= National Women's Council of Ireland =

Irish gender equality organisation

The National Women's Council of Ireland (NWCI) (Comhairle Náisiúnta na mBan in Éirinn) is a representative organisation for women and women's groups in Ireland. It was originally known as the Council for the Status of Women.

==Policies==

The mission of the NWCI is to achieve women's equality and empower women to work together to remove inequalities. It says it represents some 300,000 women in the Republic of Ireland.

The NWCI has worked progressively to deepen and broaden its membership base to represent a broad range of women's interests in Ireland. It was and is instrumental in setting the agenda for women's rights in Ireland. Alongside other organisations it advocated against austerity measures aimed at lone parents and other vulnerable groups of women. The NWCI experienced significant cuts in funding over the period of austerity.
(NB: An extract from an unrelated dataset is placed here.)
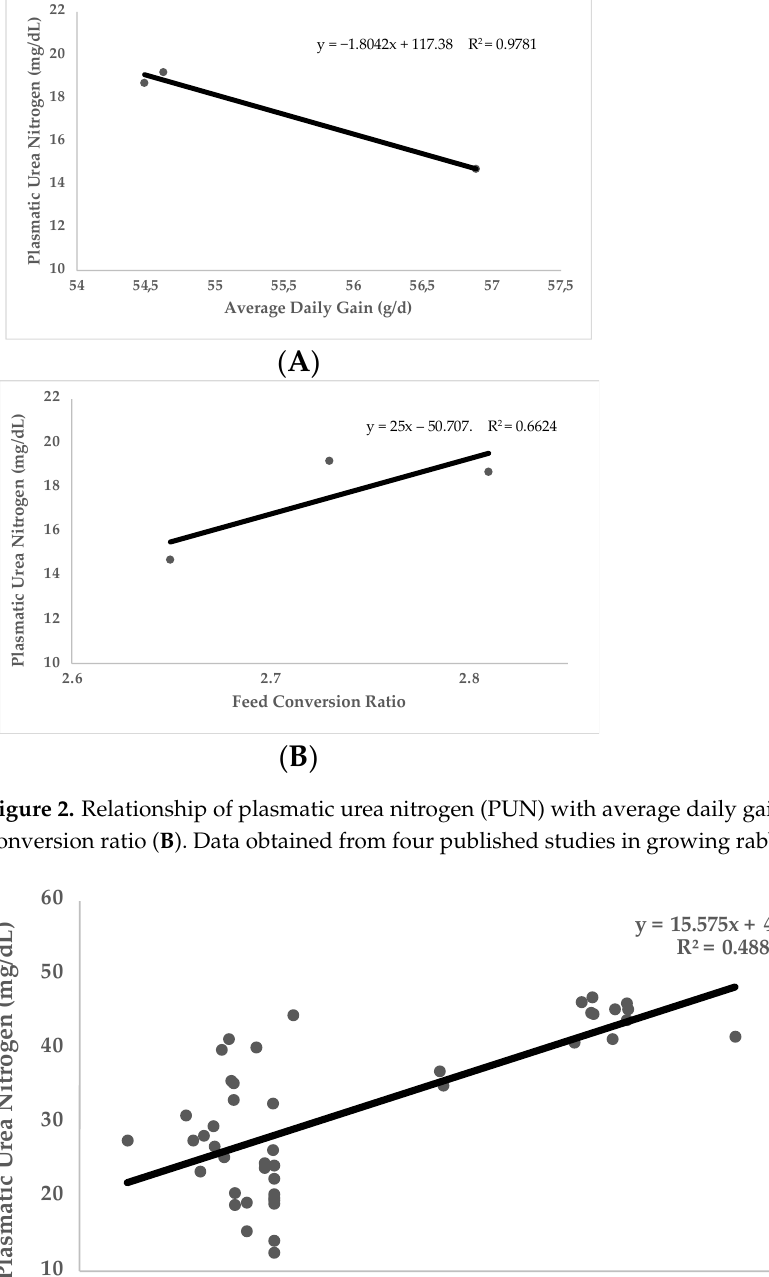
Figure 3. Relationship of plasmatic urea nitrogen (PUN) with feed conversion ratio. Data obtained from four published studies in growing pigs [65,66,73,75,76,78].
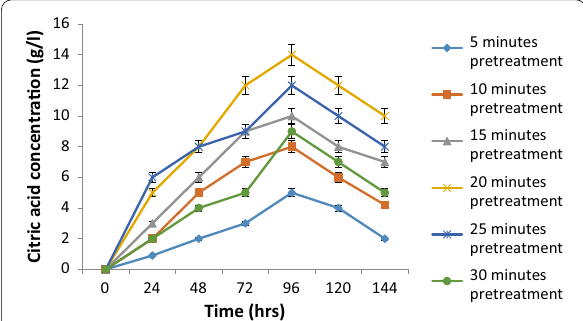
Fig. 2 Effect of wild cocoyam pretreatment on citric acid production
In recent times the NWCI has particularly focused on issues including women's mental health, violence and holding the Irish government to account through the CEDAW process.

In November 2020, on Trans Day of Remembrance, the National Women's Council of Ireland and Amnesty International Ireland co-signed a statement along with a number of LGBT+ and human rights groups condemning trans-exclusionary feminism. The letter called upon the media and politicians "to no longer provide legitimate representation for those that share bigoted beliefs, that are aligned with far right ideologies and seek nothing but harm and division" and stated that "these fringe internet accounts stand against affirmative medical care of transgender people, and they stand against the right to self-identification of transgender people in this country. In summation they stand against trans, women’s and gay rights by aligning themselves with far right tropes and stances."

==History==
In 1973 a group of feminists, chaired by Hilda Tweedy of the Irish Housewives Association, set up the Council for the Status of Women, with the goal of gaining equality for women. It was an umbrella body for women's groups. Rosaleen Mills served as the first as vice chair, succeeding Tweedy as chair in 1976.

During the 1990s the council's activities included supporting projects funded by the European Social Fund, and running Women and Leadership Programmes and forums. In 1995, following a strategic review, it changed its name to the National Women's Council of Ireland.